:: OBJECTIVE ::
Could you write out all of these items again with every "Identify" changed to "Find", keeping everything else the same and leaving out the pictures?

:: EXERCISE INPUT ::

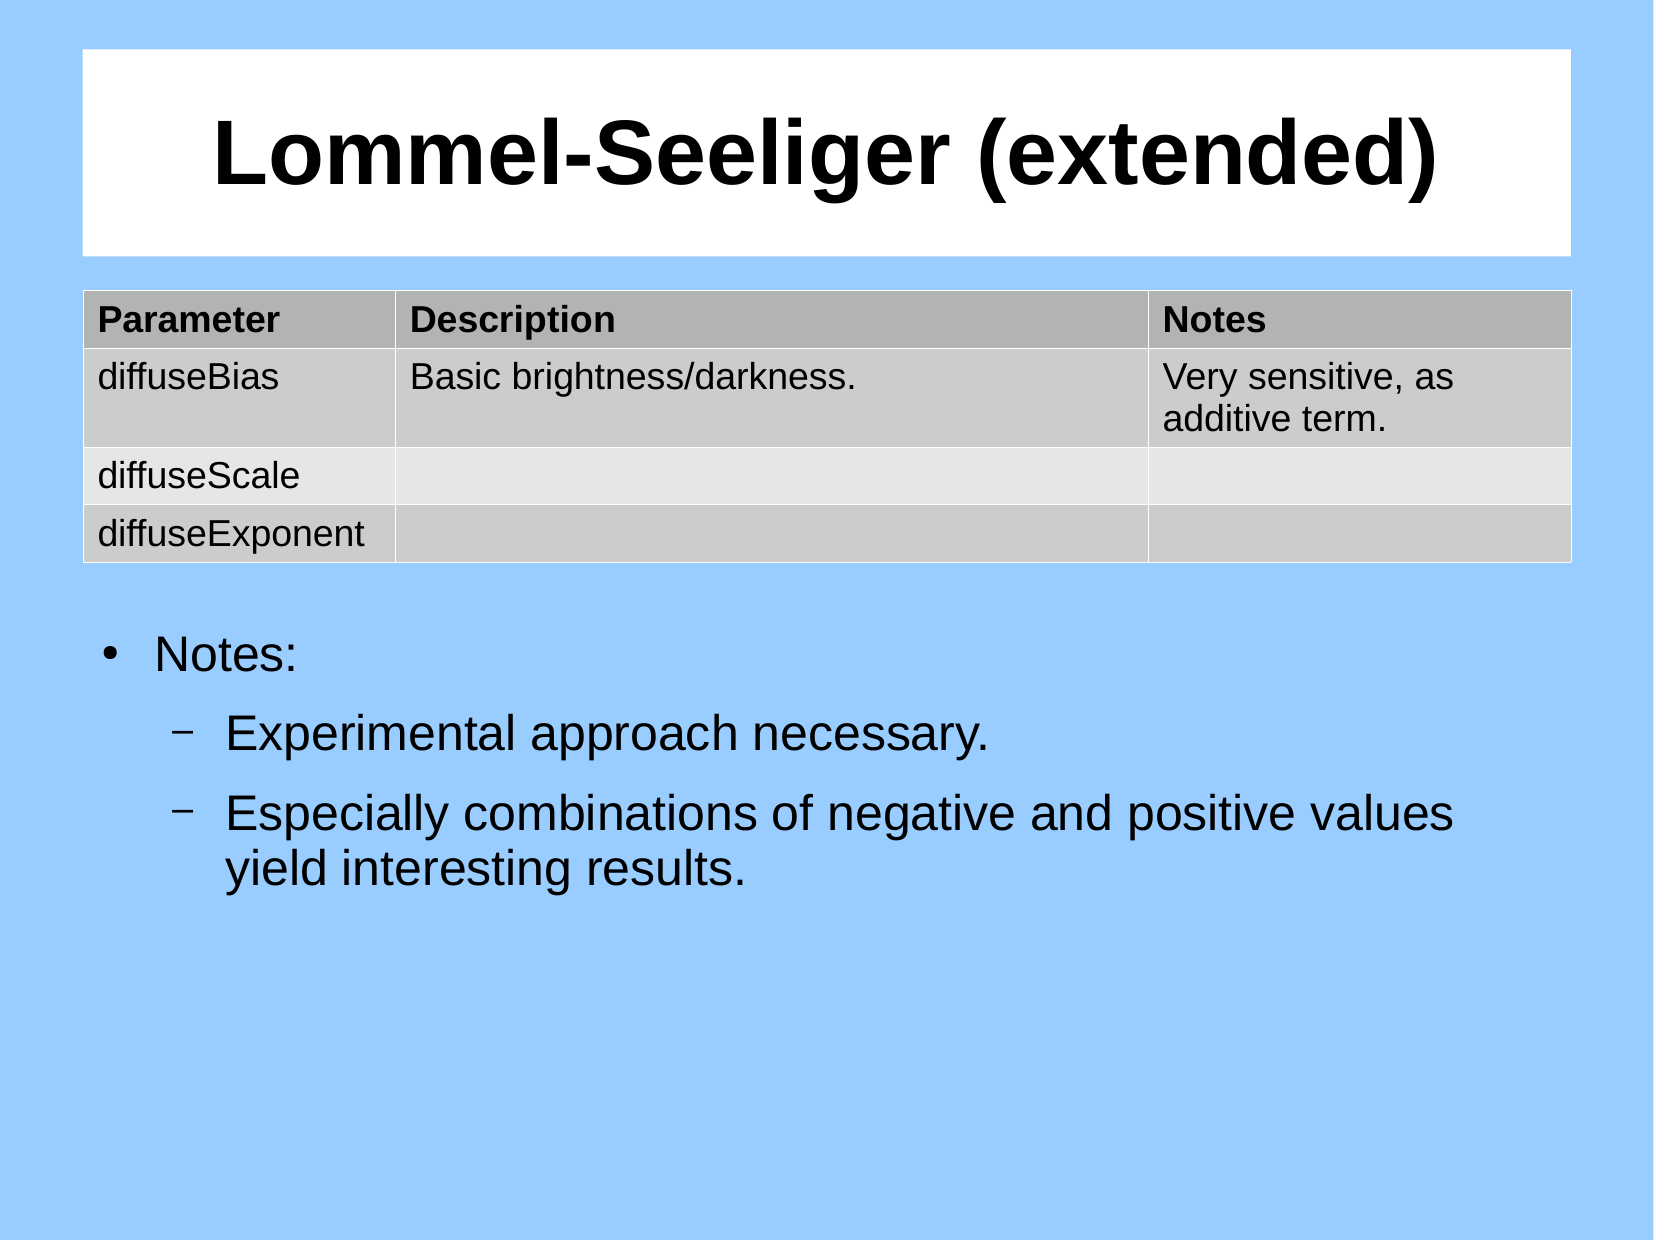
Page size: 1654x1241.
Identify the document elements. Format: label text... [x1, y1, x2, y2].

table_header Parameter [84, 291, 395, 348]
table_cell diffuseBias [84, 349, 395, 447]
title Lommel-Seeliger (extended) [82, 49, 1571, 257]
table_header Notes [1149, 291, 1571, 348]
table_cell Very sensitive, as additive term. [1149, 349, 1571, 447]
table_cell diffuseExponent [84, 505, 395, 562]
table_cell Basic brightness/darkness. [396, 349, 1148, 447]
table_cell diffuseScale [84, 448, 395, 504]
table_cell [1149, 448, 1571, 504]
table_cell [396, 505, 1148, 562]
table_header Description [396, 291, 1148, 348]
table_cell [396, 448, 1148, 504]
table_cell [1149, 505, 1571, 562]
list Notes: Experimental approach necessary. Especially combinations of negative and positive values yield interesting results. [83, 625, 1572, 1170]
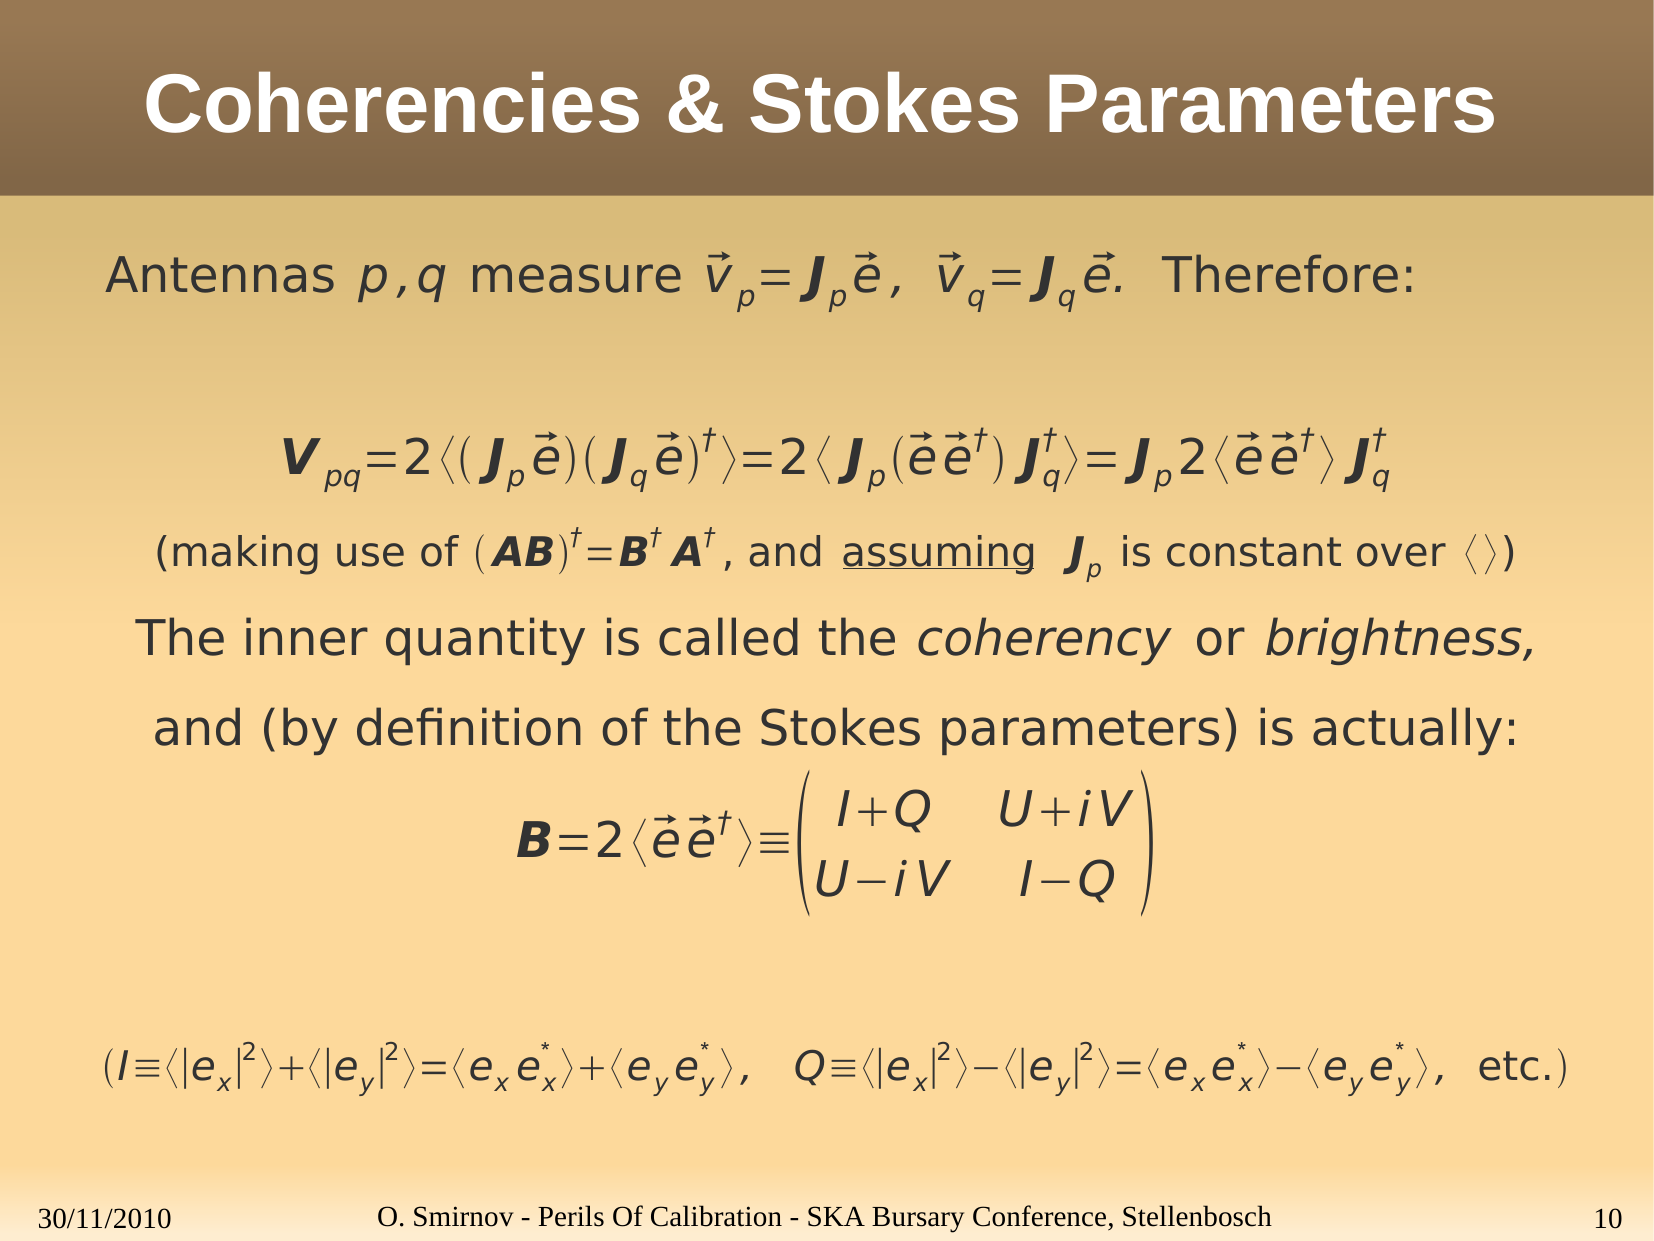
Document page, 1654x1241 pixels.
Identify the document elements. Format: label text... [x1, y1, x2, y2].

title Coherencies & Stokes Parameters [76, 0, 1565, 208]
picture [0, 0, 1654, 1241]
chart [95, 225, 1576, 1099]
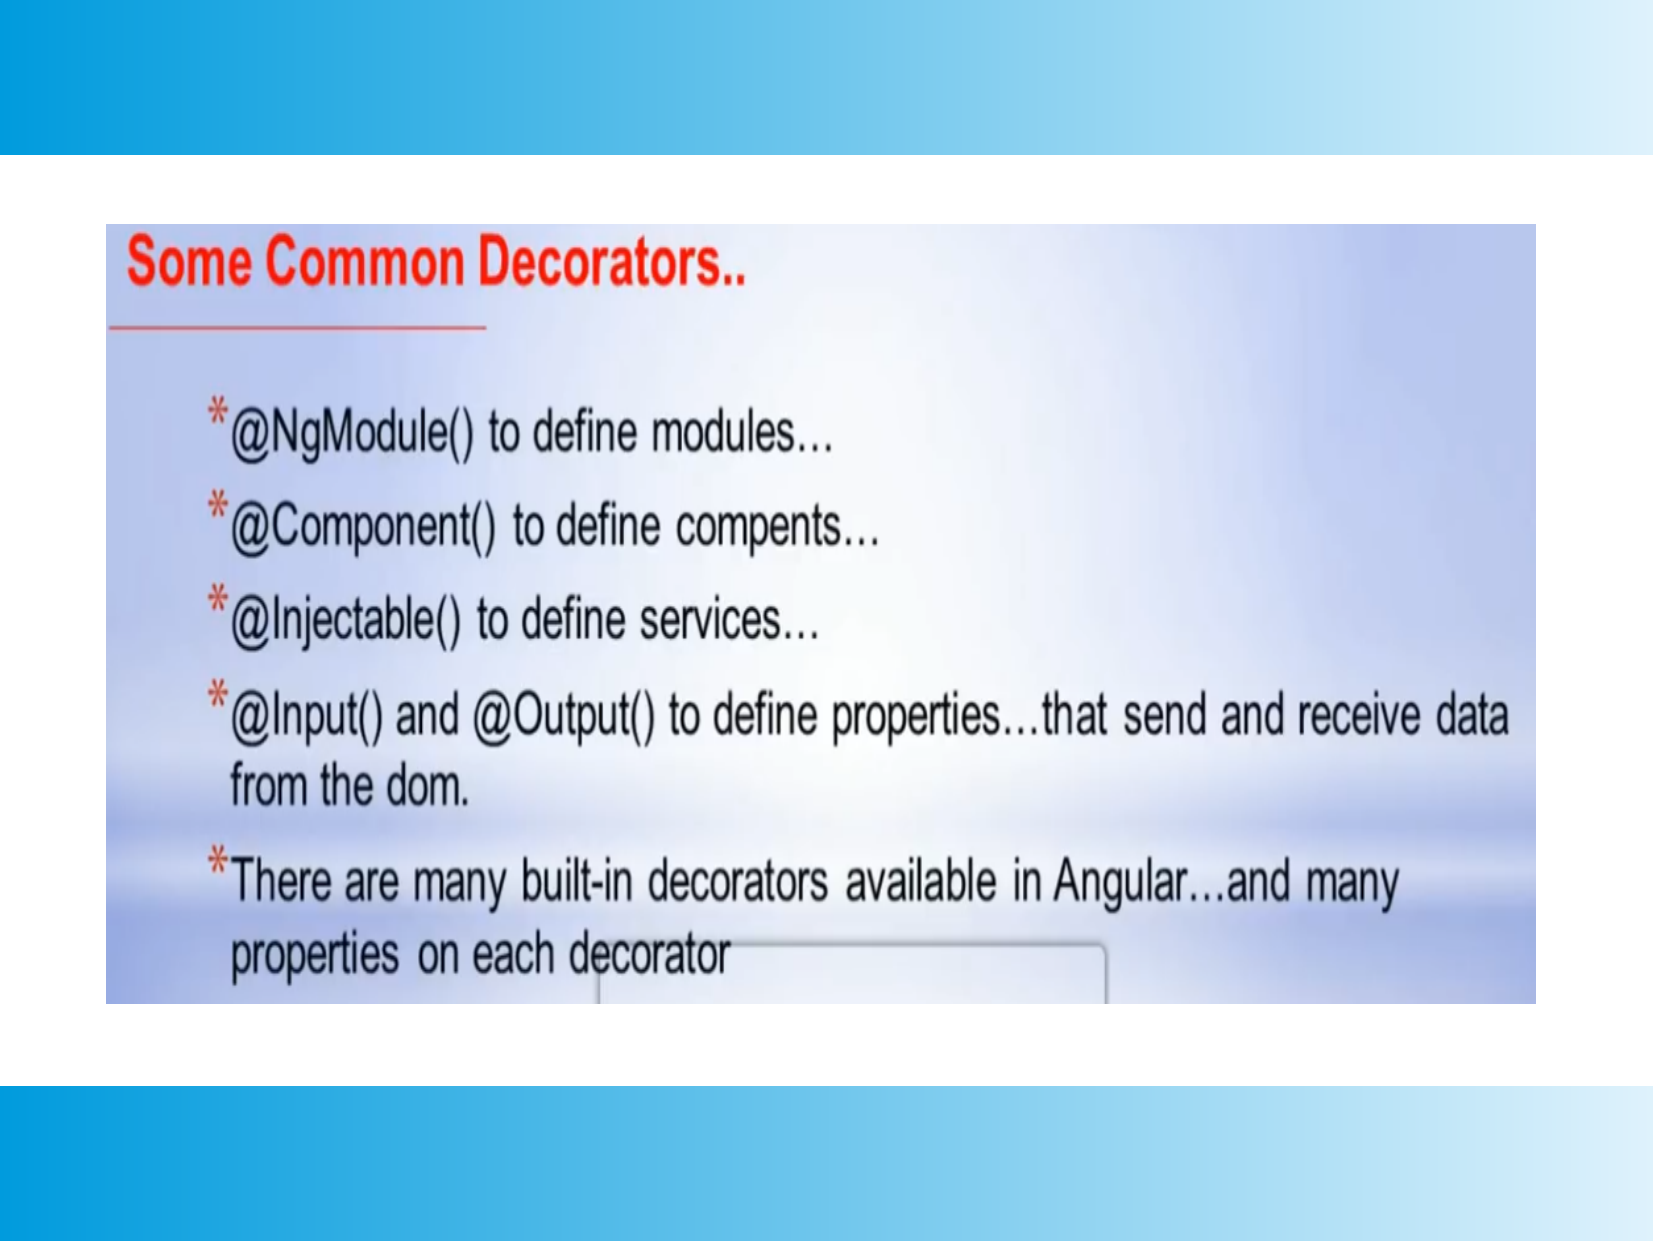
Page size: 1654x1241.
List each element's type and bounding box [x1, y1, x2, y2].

picture [106, 224, 1536, 1004]
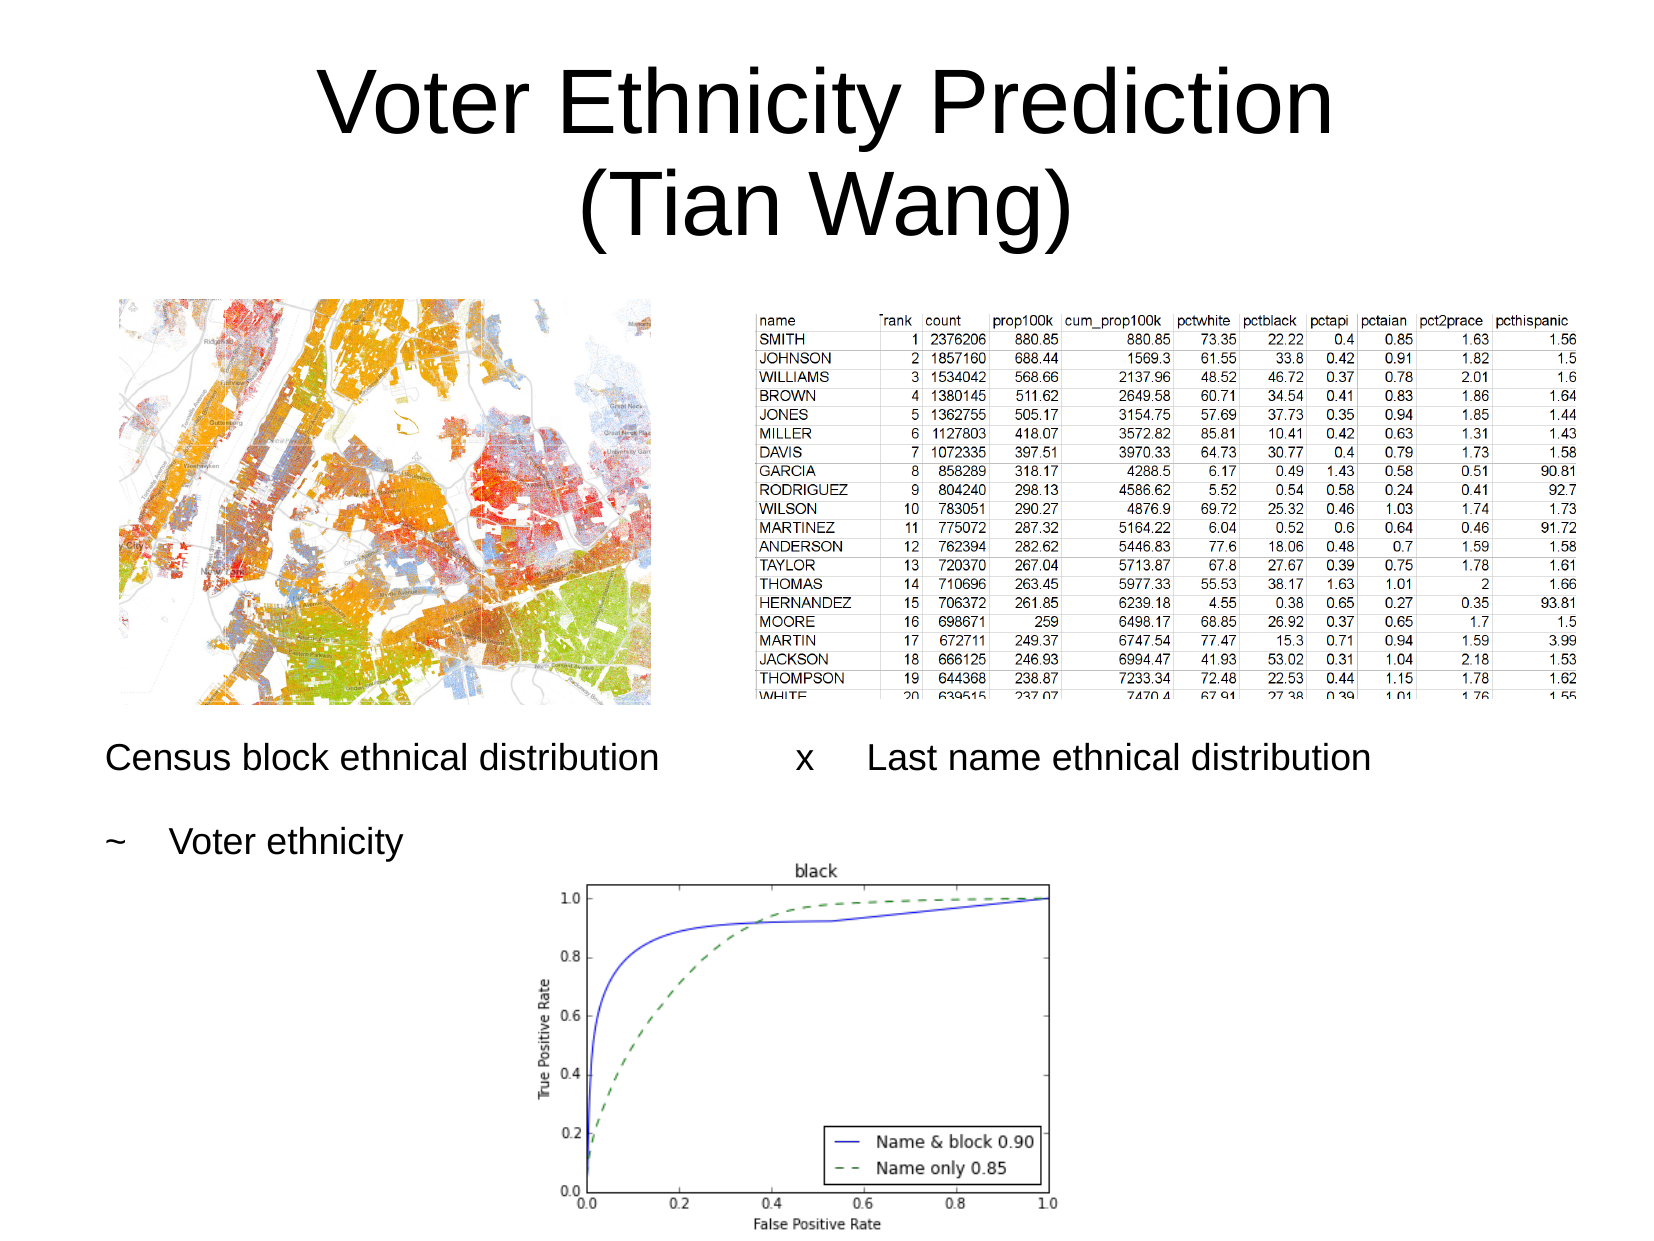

:: THE RESULT ::
Page size: 1654x1241.
Find the document elements. Format: label text... [x1, y1, x2, y2].

table_header Parameter [84, 291, 395, 348]
table_cell diffuseBias [84, 349, 395, 447]
title Lommel-Seeliger (extended) [82, 49, 1571, 257]
table_header Notes [1149, 291, 1571, 348]
table_cell Very sensitive, as additive term. [1149, 349, 1571, 447]
table_cell diffuseExponent [84, 505, 395, 562]
table_cell Basic brightness/darkness. [396, 349, 1148, 447]
table_cell diffuseScale [84, 448, 395, 504]
table_cell [1149, 448, 1571, 504]
table_cell [396, 505, 1148, 562]
table_header Description [396, 291, 1148, 348]
table_cell [396, 448, 1148, 504]
table_cell [1149, 505, 1571, 562]
list Notes: Experimental approach necessary. Especially combinations of negative and positive values yield interesting results. [83, 625, 1572, 1170]
Document page, 1654x1241 pixels.
Find the document elements. Format: label text... [x1, y1, x2, y2].

title Coherencies & Stokes Parameters [76, 0, 1565, 208]
picture [0, 0, 1654, 1241]
chart [95, 225, 1576, 1099]
Page size: 1654x1241.
List each element's type and bounding box [x1, y1, x2, y2].

picture [106, 224, 1536, 1004]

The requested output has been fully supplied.